The play and the Ken Kesey novel that inspired it are, of course, no longer what the general public thinks of when they hear the title of this seminal work. That privilege is reserved for Miloš Forman's 1975 film version. The Festival's staging, however, emerges from the shadow of that cinematic staple to stand in its own right as a powerful depiction of rebellion in the face of unthinking order.
The capable and assured direction of Festival mainstay Eric Hill brings to life a mental ward of the early 1960s, where the inmates live in fear of the autocratic Nurse Ratched (Linda Hamilton). It is a credit to Hill and his ensemble that this familiar story does not become dull or predictable, even if one knows what is going to happen as felon and con artist Randle P. McMurphy (Jonathan Epstein) arrives and begins to shake up Ratched's cultivated status quo.
Hill takes advantage of scenic designer Karl Eigsti's confined playing space to highlight the nature of imprisonment and its effect on McMurphy and his fellow patients. The actors are in constant motion around the stage, ping-ponging from one end or level to another, searching for breaches that do not exist. With McMurphy as a catalyst, the entire ensemble begins to release the emotional and physical energy that this ceaseless activity has created, with results alternately thought-provoking and explosive.
The lead actors, for their part, bring to their roles a novel approach that is vital in escaping the indelible portrayals of Forman's film. Hamilton, best known to audiences for her depiction of Sarah Connor in the Terminator films, creates a Ratched that is almost kind in her cruelty, truly believing that she is doing right by her patients with her probing of their emotions and tortuous imposition of discipline. Epstein, meanwhile, plays McMurphy as a physical brute, more shrewd than smart, his manic grin and rapid-fire jokes covering for his fear that he may have gotten in over his head.

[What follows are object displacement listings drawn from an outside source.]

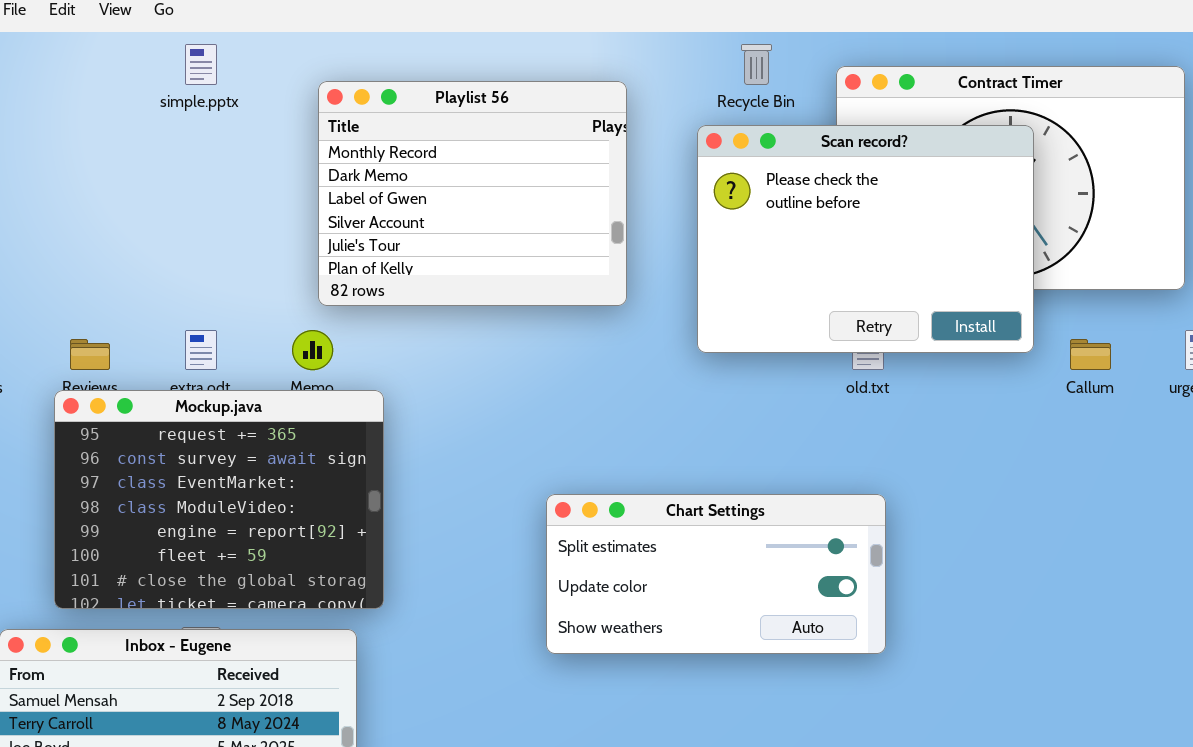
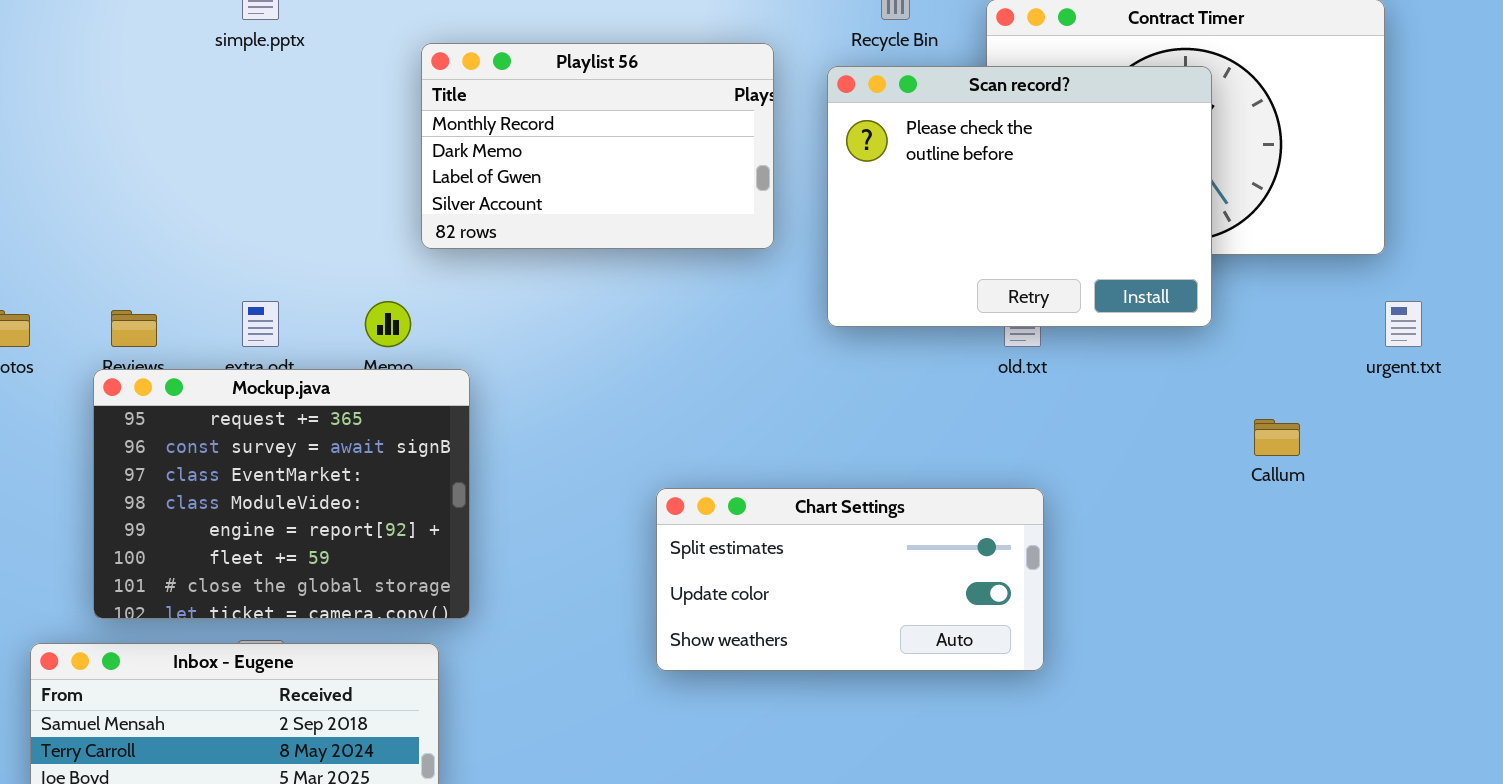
Playlist 56: [318,81,627,306] -> [421,43,774,249], moved, resized
Callum: [1070,339,1111,370] -> [1254,419,1300,456], moved

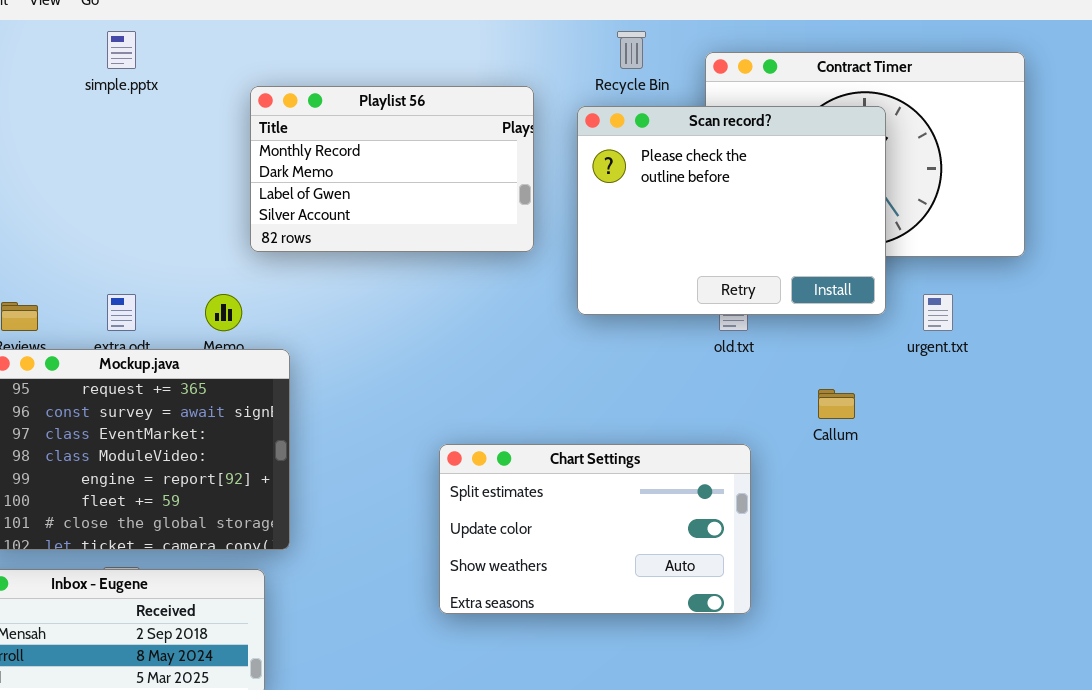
urgent.txt: [1385,301,1422,347] -> [923,294,953,331], moved
Callum: [1254,419,1300,456] -> [818,389,855,419], moved
Chart Settings: [656,488,1044,671] -> [439,444,751,614], resized

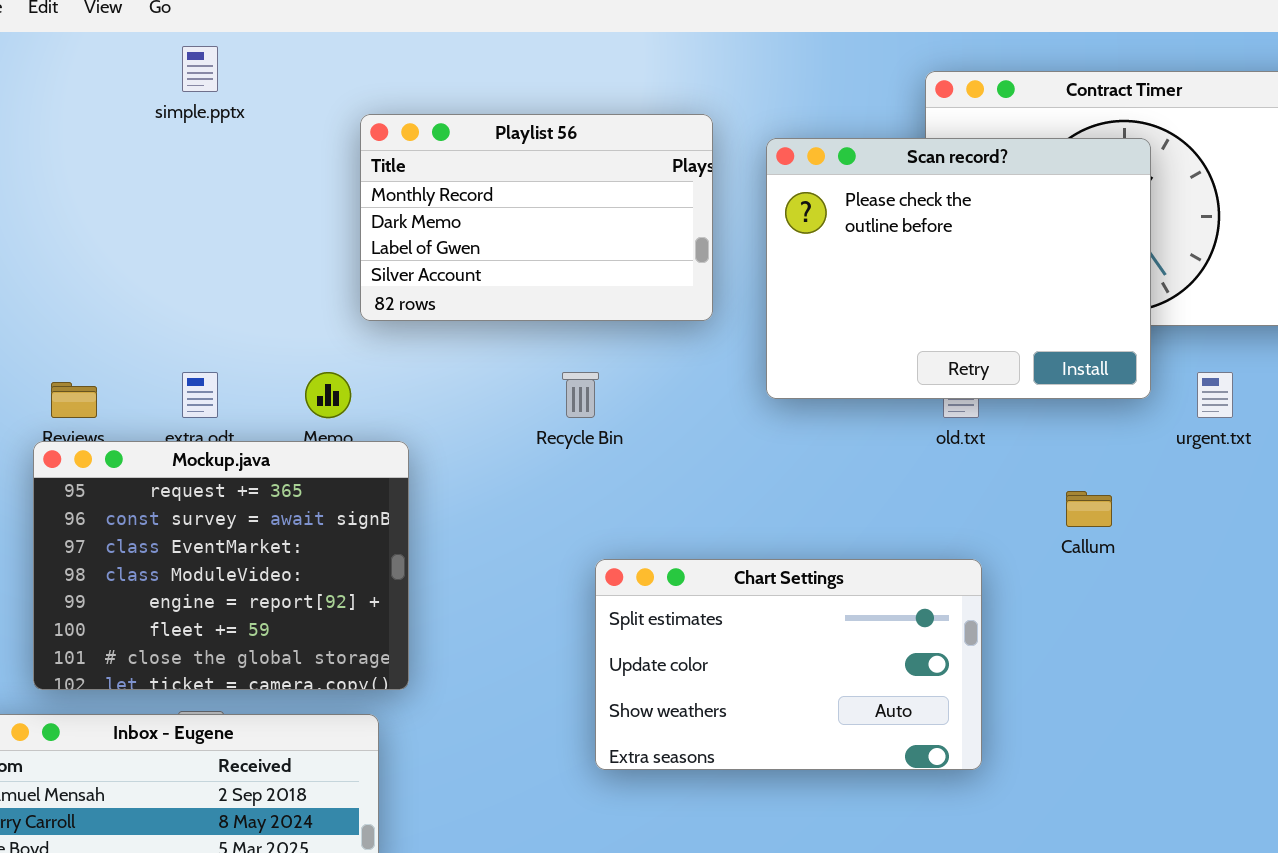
Recycle Bin: [617,31,646,69] -> [562,372,599,418], moved

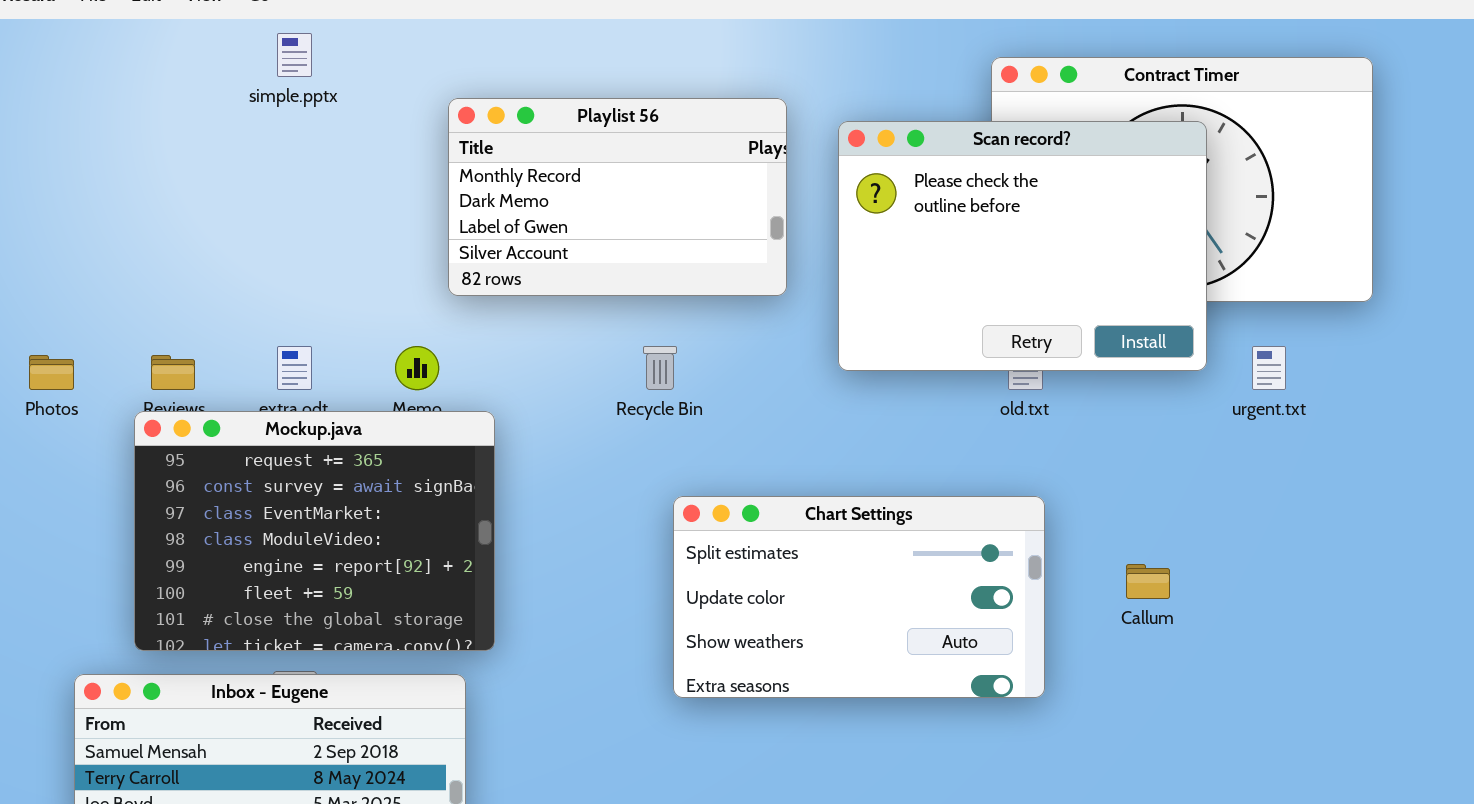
Callum: [1066,491,1112,527] -> [1126,564,1170,599], moved
Chart Settings: [595,559,982,770] -> [673,496,1045,698], moved

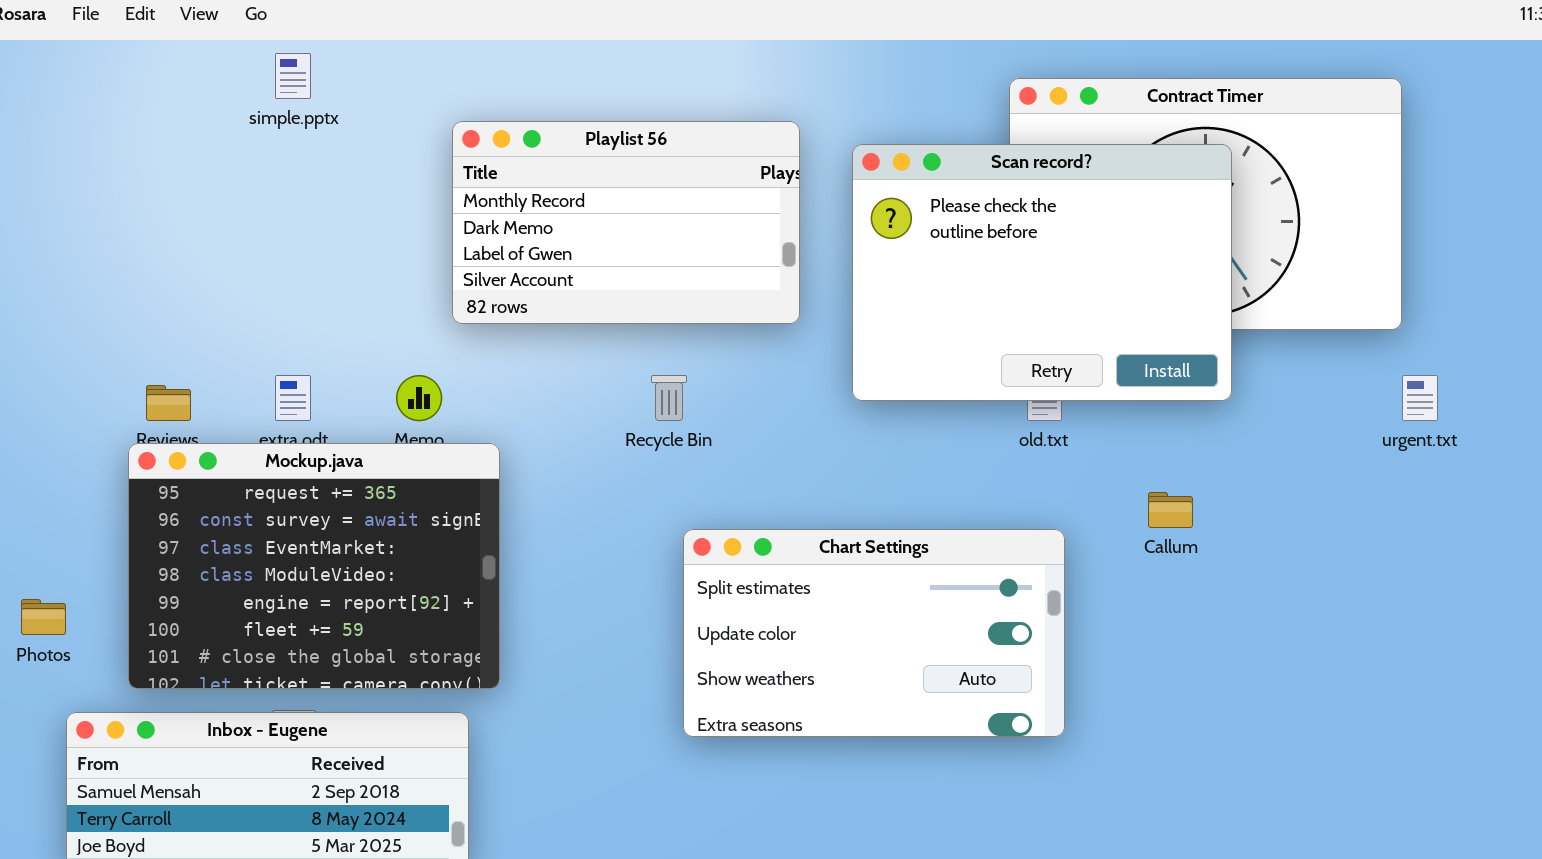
urgent.txt: [1252,346,1286,390] -> [1402,375,1438,421], moved
Photos: [29,355,74,390] -> [21,599,66,635], moved
Callum: [1126,564,1170,599] -> [1148,492,1193,528], moved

If there is another tentpole supporting this tragic circus besides Hamilton and Epstein, however, it is most certainly Austin Durant as Chief Bromden, the deaf-mute Native American who, in both the novel and play, narrates events at the asylum. Hill stages these monologues with Durant alone on stage, bathed in otherworldly light as he speaks of the mechanical social conformity he calls "the Combine" over the distant grinding of machines (kudos to J. Hagenbuckle's evocative sound design). Durant's chameleonic intensity and depiction of Bromden's gradual return to agency strike the necessary chord of tension and import. Only recently graduated from college, Durant promises to bring a magnetic presence and abundance of talent to the stage for years to come.
The rest of the ensemble make their presence felt as well. Of particular note is Tommy Schrider as Dale Harding, flamboyant president of the patients' council. Somewhat less remarkable is Randy Harrison's (Queer As Folk, Wicked) turn as Billy Bibbit, the stuttering, suicidal neurotic. Harrison brings little that is unexpected to the role of Billy, doing a serviceable job but never probing beneath the text to summon nuance or originality.
Overall, the Berkshire Theatre Festival's One Flew Over the Cuckoo's Nest is a marvelous staging of the piece. A product of its time, it somehow never feels dated. Its message of social discontent and the costs and rewards of freedom are as relevant today as when Kesey put pen to paper forty-five years ago, and Hill and his company have created a powerful reminder of those truths.